Moving towards blockchain registration control of Patents and Intellectual Property

As blockchain technology becomes mainstream, industry participants and blockchain developers will increasingly have to collaborate to develop standards and interoperability protocols.

The World Intellectual Property Association has an article in WIPO magazine, “Blockchain and IP law: a match made in crypto heaven?” by Birgit Clark, Baker McKenzie, London, United Kingdom on Feb, 2018.

This article summarizes the points made in that article.

* The European Union Intellectual Property Office (EUIPO) is actively looking into the capabilities of blockchain
* the EU Commission has plans for a blockchain observatory
* the US Congress recently created a Congressional Blockchain Caucus.

Global standards for self-executing contracts are being discussed by various organizations.

The world is moving towards large-scale legal application of blockchain technology. There are still many questions of governing laws and jurisdictions, enforceability of smart rights, data security and privacy concerns, reliable rules and definitions for smart contracts.

“Smart” IP rights

The potential to use blockchain technology for the management of IP rights is vast. Recording IP rights in a distributed ledger rather than a traditional database could effectively turn them into “smart IP rights”.
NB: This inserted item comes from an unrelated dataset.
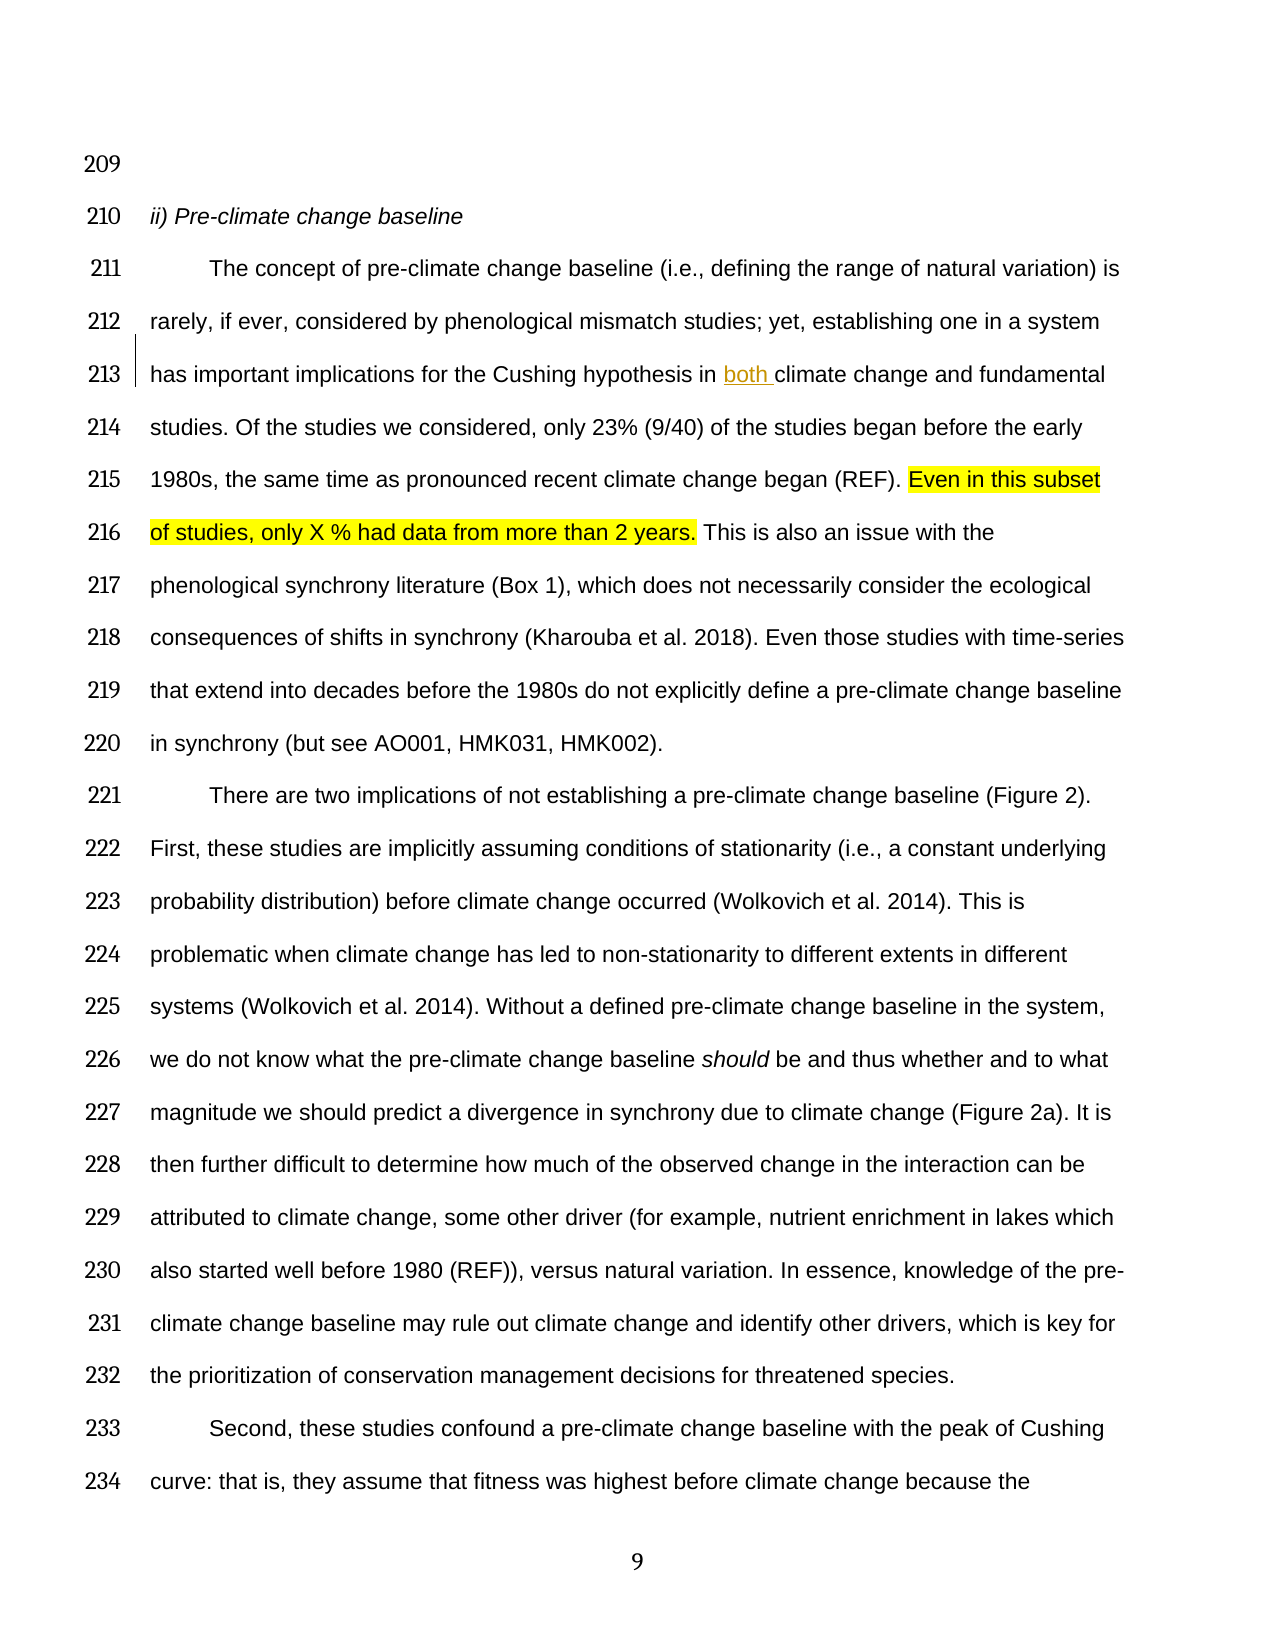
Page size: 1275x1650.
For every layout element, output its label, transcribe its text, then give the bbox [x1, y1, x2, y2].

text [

The ability to track the entire life cycle of a right would have many benefits, including smoother IP right audits. It could also simplify the due diligence exercises that are necessary for IP transactions, for example in mergers and acquisitions.

Smart contracts and digital rights management

Smart contracts could be used to establish and enforce IP agreements such as licenses and allow the transmission of payments in real time to IP owners; “smart information” about IP rights in protected content, a song or an image, for example, could be encoded in digital form (in a music or an image file).

Anti-counterfeiting and enforcement of IP rights

A ledger showing who owns what, who is an authorized licensee, and so on would enable everyone in the supply chain, including consumers and customs authorities, to validate a genuine product and distinguish it from a fake. Blockchain ledgers holding IP rights information allow for provenance authentication

Evidence of creatorship

Uploading an original design or work and details of its designer or creator to a blockchain will create a time-stamped record and solid evidence to prove these matters.

Evidence of use of IP rights

A ledger showing who owns what offers brand owners a potential reference point for their rights and for the extent those rights are used within the market.